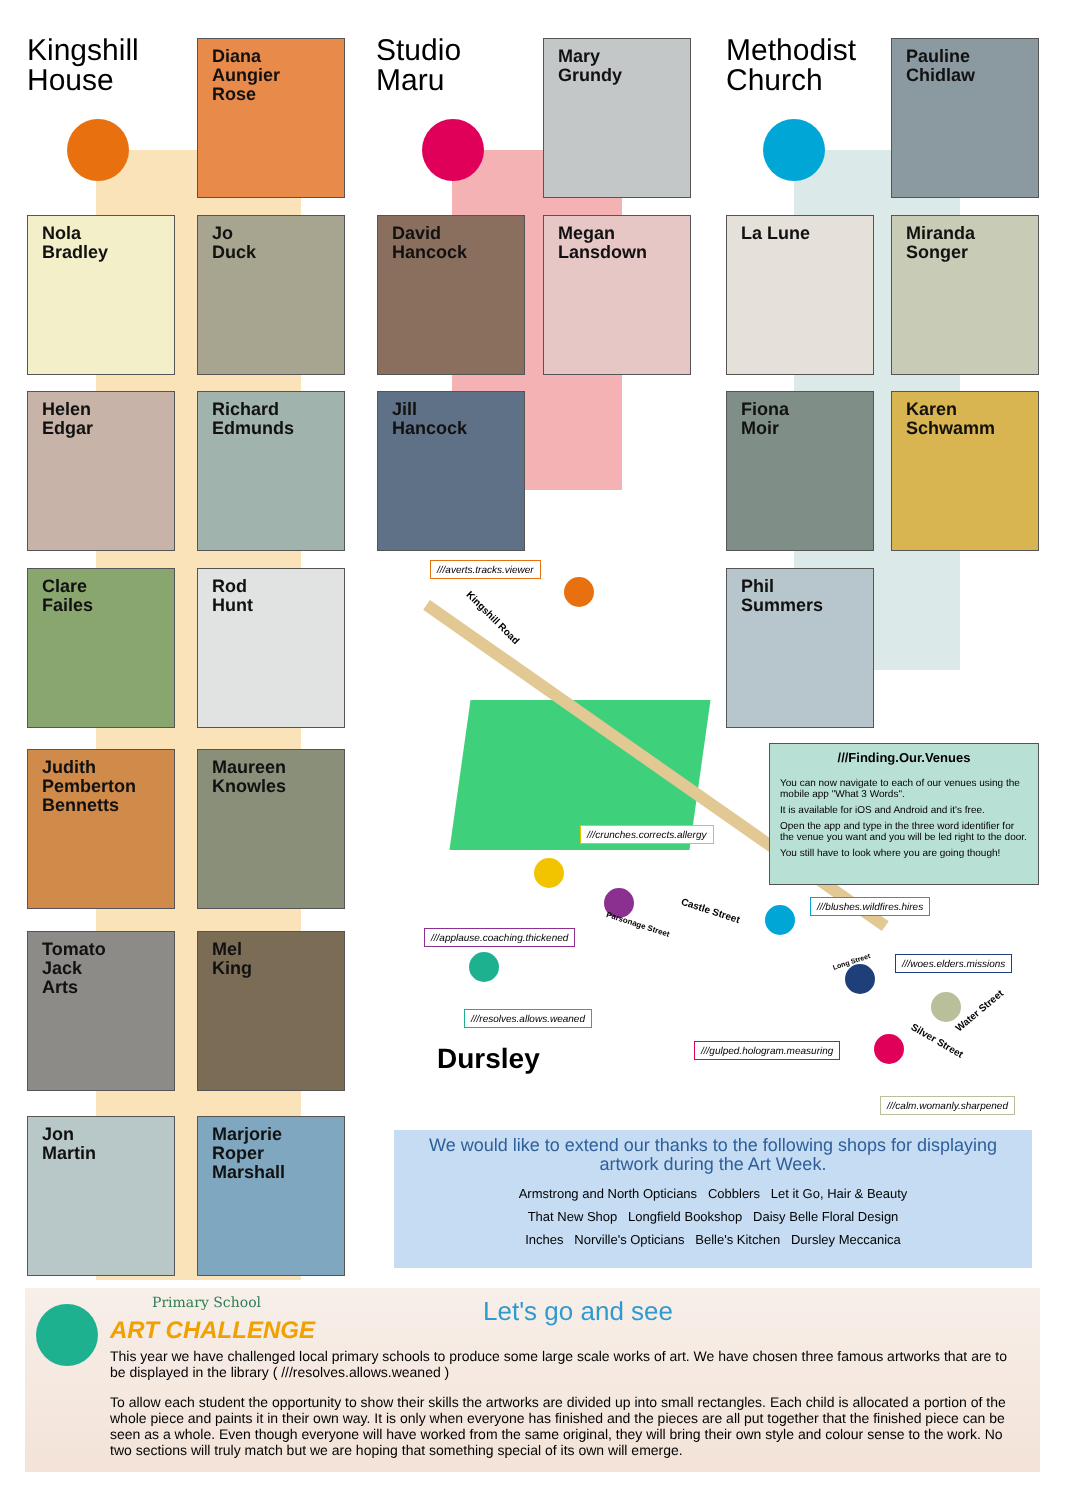Kingshill
House
Studio
Maru
Methodist
Church
Diana
Aungier
Rose
Nola
Bradley
Jo
Duck
Helen
Edgar
Richard
Edmunds
Clare
Failes
Rod
Hunt
Judith
Pemberton
Bennetts
Maureen
Knowles
Tomato
Jack
Arts
Mel
King
Jon
Martin
Marjorie
Roper
Marshall
Mary
Grundy
David
Hancock
Megan
Lansdown
Jill
Hancock
Pauline
Chidlaw
La Lune
Miranda
Songer
Fiona
Moir
Karen
Schwamm
Phil
Summers
///averts.tracks.viewer
Kingshill Road
///crunches.corrects.allergy
Castle Street
Parsonage Street
///applause.coaching.thickened
///blushes.wildfires.hires
///resolves.allows.weaned
Long Street ///woes.elders.missions
Water Street
Silver Street
///gulped.hologram.measuring
///calm.womanly.sharpened
Dursley
///Finding.Our.Venues
You can now navigate to each of our venues using the mobile app "What 3 Words".
It is available for iOS and Android and it's free.
Open the app and type in the three word identifier for the venue you want and you will be led right to the door.
You still have to look where you are going though!
We would like to extend our thanks to the following shops for displaying
artwork during the Art Week.
Armstrong and North Opticians Cobblers Let it Go, Hair & Beauty
That New Shop Longfield Bookshop Daisy Belle Floral Design
Inches Norville's Opticians Belle's Kitchen Dursley Meccanica
Primary School
ART CHALLENGE
Let's go and see
This year we have challenged local primary schools to produce some large scale works of art. We have chosen three famous artworks that are to be displayed in the library ( ///resolves.allows.weaned )
To allow each student the opportunity to show their skills the artworks are divided up into small rectangles. Each child is allocated a portion of the whole piece and paints it in their own way. It is only when everyone has finished and the pieces are all put together that the finished piece can be seen as a whole. Even though everyone will have worked from the same original, they will bring their own style and colour sense to the work. No two sections will truly match but we are hoping that something special of its own will emerge.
..........
* Task item
When you restate the listing above, give each line word for word but leave out every image.

* Written answer
Kingshill
House
Studio
Maru
Methodist
Church
Diana
Aungier
Rose
Nola
Bradley
Jo
Duck
Helen
Edgar
Richard
Edmunds
Clare
Failes
Rod
Hunt
Judith
Pemberton
Bennetts
Maureen
Knowles
Tomato
Jack
Arts
Mel
King
Jon
Martin
Marjorie
Roper
Marshall
Mary
Grundy
David
Hancock
Megan
Lansdown
Jill
Hancock
Pauline
Chidlaw
La Lune
Miranda
Songer
Fiona
Moir
Karen
Schwamm
Phil
Summers
///averts.tracks.viewer
Kingshill Road
///crunches.corrects.allergy
Castle Street
Parsonage Street
///applause.coaching.thickened
///blushes.wildfires.hires
///resolves.allows.weaned
Long Street ///woes.elders.missions
Water Street
Silver Street
///gulped.hologram.measuring
///calm.womanly.sharpened
Dursley
///Finding.Our.Venues
You can now navigate to each of our venues using the mobile app "What 3 Words".
It is available for iOS and Android and it's free.
Open the app and type in the three word identifier for the venue you want and you will be led right to the door.
You still have to look where you are going though!
We would like to extend our thanks to the following shops for displaying
artwork during the Art Week.
Armstrong and North Opticians Cobblers Let it Go, Hair & Beauty
That New Shop Longfield Bookshop Daisy Belle Floral Design
Inches Norville's Opticians Belle's Kitchen Dursley Meccanica
Primary School
ART CHALLENGE
Let's go and see
This year we have challenged local primary schools to produce some large scale works of art. We have chosen three famous artworks that are to be displayed in the library ( ///resolves.allows.weaned )
To allow each student the opportunity to show their skills the artworks are divided up into small rectangles. Each child is allocated a portion of the whole piece and paints it in their own way. It is only when everyone has finished and the pieces are all put together that the finished piece can be seen as a whole. Even though everyone will have worked from the same original, they will bring their own style and colour sense to the work. No two sections will truly match but we are hoping that something special of its own will emerge.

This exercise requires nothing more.